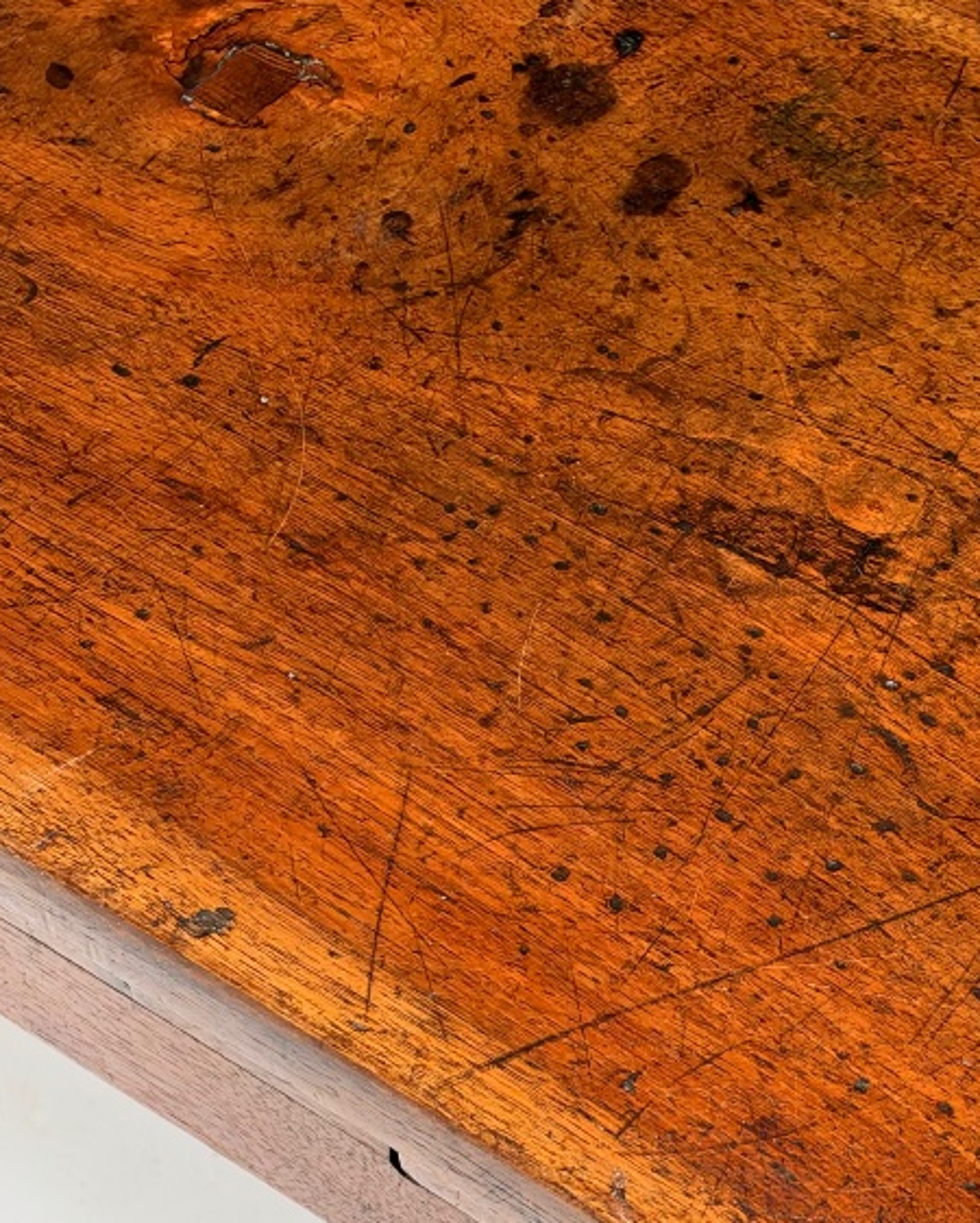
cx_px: 712
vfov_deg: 19.2
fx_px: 3624
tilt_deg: -46.8
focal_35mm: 100
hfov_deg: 15.3
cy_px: 657
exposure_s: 1/54
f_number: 1.8
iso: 250
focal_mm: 6.93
___
**Problem description**
The expected answer is the listing above, duplicated exactly, with its pictures removed.

**Task result**
cx_px: 712
vfov_deg: 19.2
fx_px: 3624
tilt_deg: -46.8
focal_35mm: 100
hfov_deg: 15.3
cy_px: 657
exposure_s: 1/54
f_number: 1.8
iso: 250
focal_mm: 6.93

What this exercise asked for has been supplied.